Back and waist support belts are used now by a wide segment of the public, whether for extra support while exercising and lifting weights, to help protect them from injury while working, or as part of physical therapy, allowing the back to rest while recuperation from an injury is underway.
There is a wide range of conditions that call for the use of such belts -- including spinal stenosis, in which the nerve opening inside the vertebrae is too small, pinching the nerves; slipped discs, which occur when the gel-like disc between two vertebrae ruptures; and sciatica, in which a herniated disk or even a bone spur puts pressure on the nerve that runs down the legs, sometimes causing debilitating pain, along with numbness and tingling.
Modern Back and Waist Support Belt Offers Superior Comfort
Now constructed of comfortable, breathable fabrics, back support belts on the market today are easy to wear -- and back pain can be so life-altering that many sufferers may be tempted to wear them all day long, and even at night, to provide extra support while laying down.
However, medical professionals across the board caution that this is a dangerous practice that could even result in a weakening and atrophy of the very muscles, ligaments, and other structures within the core of the body that needs to be strengthened in order to avoid pain and further injury. Normally, physicians recommend wearing a back brace or back and waist support belt for a short duration only, just to allow the body to heal itself, cautioning patients to discontinue use after the situation has resolved.
Christopher Cousins, a Washington, D.C. - based physical therapist, tells U.S. News and World Report that "Lumbar support devices provide enough compression and support for the lower back to allow healing to occur. The compression on your abdomen means there's less pressure on your lower back discs, ligaments, muscles, and spine."
Wear a Back Support Belt for Back Pain for Two to Four Days Maximum
Indeed, experts say, a back and waist support belt should be used as soon as possible after pain sets in, to protect the area from further injury. Chiropractor Scott Bauch explains to U.S. News that "You want to give yourself bracing so you can move. Inactivity or immobilization is the worst thing for a back. You want to remain active, and a brace can help you do that."
When worn for muscle strain, a common condition for which support belts are recommended, physicians say that the belts should be worn for a maximum of two to four days only, in order to avoid a dangerous weakening of the core muscles -- which could not only exacerbate the original injury but also lead to chronic pain and other conditions.
Those who go against medical advice and wear the belts for longer than recommended -- for example more than two weeks -- can even develop gastrointestinal disorders, increased blood pressure, skin lesions from the friction of the belts, and core muscle weakening. Experts note that those who wear such belts over a prolonged period not only run the risk of developing these conditions but also may avoid investigating the condition that caused the problems in the first place, including kidney stones, which sometimes present as back pain.
Rather than living for an extended period in a comfortable back brace which may indeed feel like the ultimate solution, physicians often recommend a course of physical therapy to patients in order to strengthen the very core muscles that are being supported by a back and waist belt. Even Pilates, stretching, and yoga may be part of the treatment for the various back maladies that may have caused the patient to resort to a back brace or belt.
Muscles Lose Strength After Prolonged Back and Waist Belt Wear
The kind of lumbar support offered by these devices can be just what the doctor ordered, Bauch says -- for the short term. He notes "Your muscles start to adapt and get accustomed to the brace, which means they can lose strength, which can lead to more injuries. If you use the back brace for more than two weeks, you can become brace-dependent."
As more and more people work while sitting in front of computers -- not counting the screen time that they indulge in after hours -- the bad posture they often have while sitting has led to many of the back injuries that occur today. Wearing a back and waist support belt may indeed help with this chronic condition as well -- again, as long as you don't go overboard and wear the device continually.

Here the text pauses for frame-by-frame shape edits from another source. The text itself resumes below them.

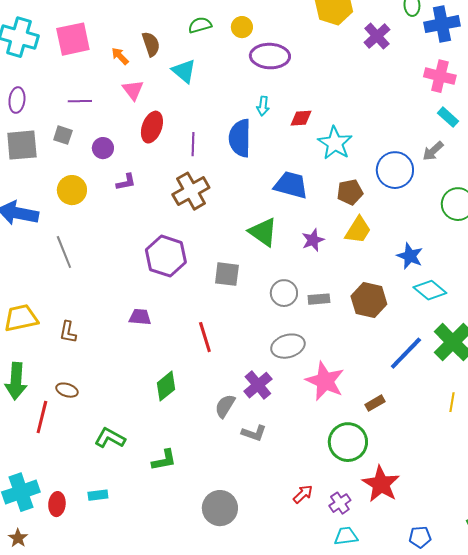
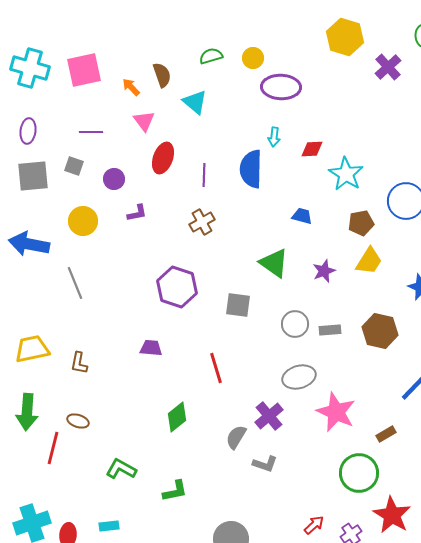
blue trapezoid: (291, 185) -> (302, 216), size x0.6
brown cross: (191, 191) -> (202, 222), size x0.7

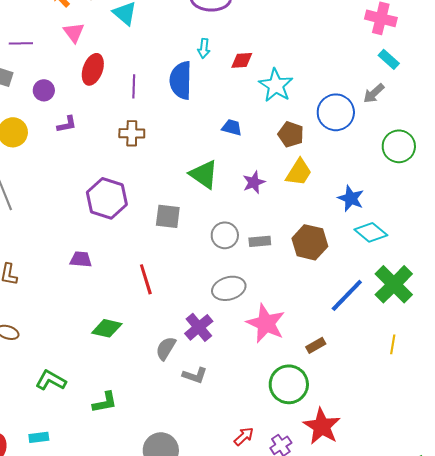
brown cross: (202, 222) -> (132, 133), turned 30
brown pentagon: (361, 223) -> (291, 134), turned 30
green diamond: (177, 417) -> (107, 328), turned 52

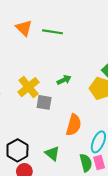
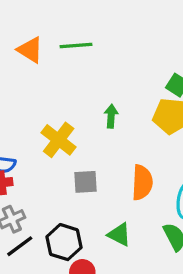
green arrow: (64, 80) -> (111, 116), turned -48
gray square: (44, 102) -> (86, 182), moved

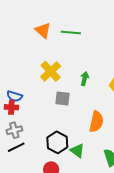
yellow cross: (59, 140) -> (51, 71), moved
gray square: (86, 182) -> (62, 98), moved
black hexagon: (64, 242) -> (57, 142), moved

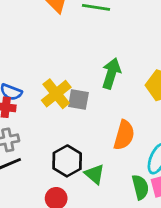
yellow cross: (51, 71) -> (56, 94), moved
green arrow: (85, 79) -> (111, 73), size x1.5

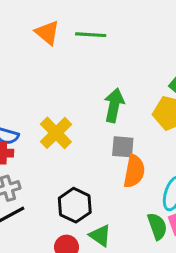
gray square: (78, 99) -> (123, 147), moved
green triangle: (95, 174) -> (100, 235), moved

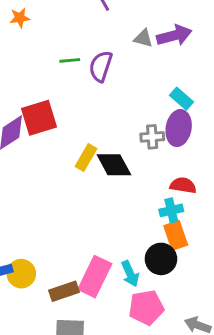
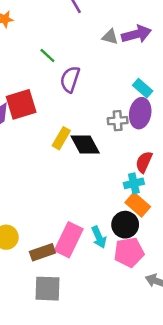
green line: (70, 60) -> (47, 56), turned 48
purple semicircle: (101, 66) -> (70, 79), moved
red semicircle: (183, 185) -> (144, 162), turned -75
orange rectangle: (176, 235) -> (138, 205), turned -30
pink pentagon: (146, 307) -> (129, 252), moved

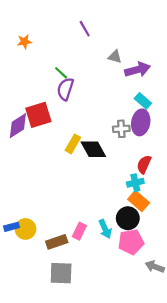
purple arrow: (136, 34) -> (137, 70), moved
purple semicircle: (70, 79) -> (65, 89), moved
pink rectangle: (69, 240) -> (79, 231), size x0.6

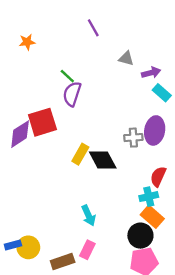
purple arrow: (137, 70) -> (151, 73), size x0.7
cyan rectangle: (143, 101) -> (162, 93), moved
cyan arrow: (105, 229) -> (89, 215), moved

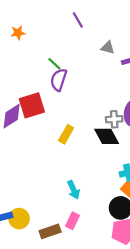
black diamond: (103, 160) -> (107, 136), moved

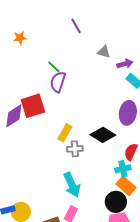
gray cross: (114, 119) -> (75, 149), moved
black diamond: (107, 136) -> (103, 135), turned -30
cyan arrow: (74, 190) -> (72, 185), size x1.4

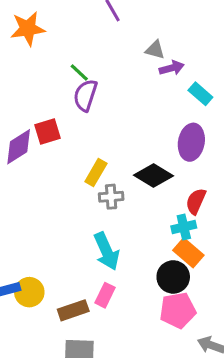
orange star: (20, 38) -> (28, 29), size x1.6
purple arrow: (125, 64) -> (172, 68), moved
red square: (33, 106) -> (47, 132), size x0.7

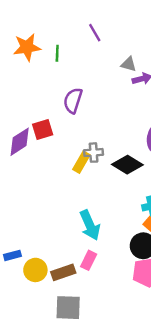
green line: (79, 73) -> (57, 53), moved, turned 49
gray cross: (111, 197) -> (94, 153), moved
yellow circle: (29, 292) -> (35, 270), moved

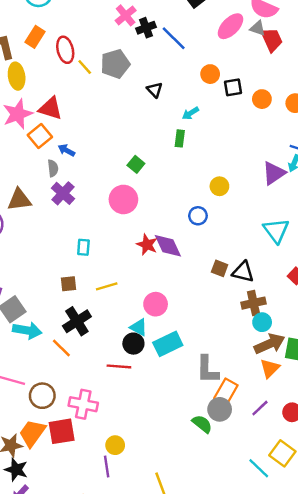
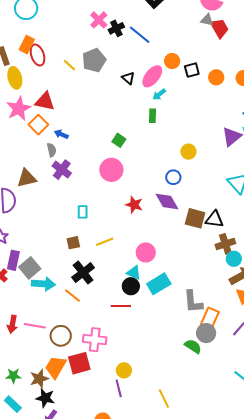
pink ellipse: (231, 26) -> (152, 76), moved
red ellipse: (65, 50) -> (38, 55), moved
purple diamond: (168, 246) -> (167, 202), moved
brown square: (220, 268) -> (195, 218), size x1.5

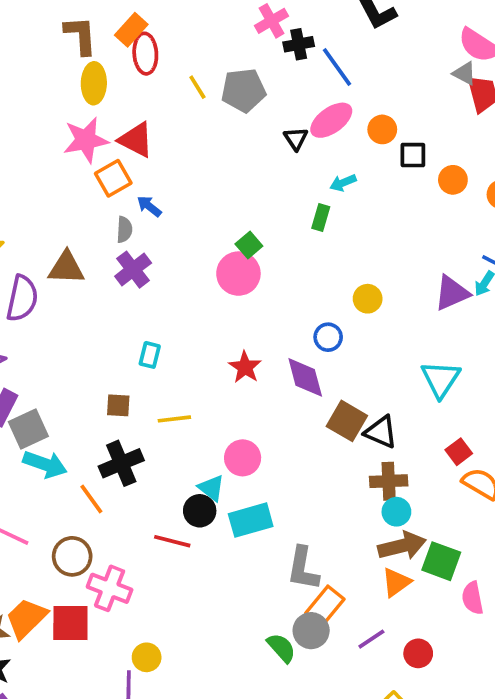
pink ellipse: (152, 76) -> (331, 120), moved
pink circle: (111, 170) -> (238, 274), moved
brown circle: (61, 336) -> (72, 556), moved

The slouching posture that many of us find ourselves in as we squint at screens during the course of our days is the culprit in many maladies, leading to a weakening of the spine and an increased susceptibility to injury. A good-quality, well-fitting back support belt will help you maintain an optimal posture as you go about your daily routine, making your spine straight and keeping it upright, while your shoulders are back and your abdomen is tucked in. Such a back belt will not only put a stop to slouching by aligning the spine and supporting the vertebrae but also remove the stress from your entire spinal column as it supports the body from the outside.
Back Belts for Posture Should Be Worn Two Hours Per Day At Most
However, although we may feel like wearing such belts would be helpful for eight or more hours a day, medical experts caution again that they can easily be overused, leading to a further weakening of our vital core muscles. In fact, when worn to improve our posture, back and waist support belts should actually only be used for a maximum of two hours per day. When used correctly, they can force your abdominal muscles to support your body, as they should be doing -- instead of the back muscles, which places an inordinate strain on the spine. Your back muscles will also become stronger just by being aligned.
In the end, you will have a strengthened abdominal core, supporting a spine that is free of unnecessary stress.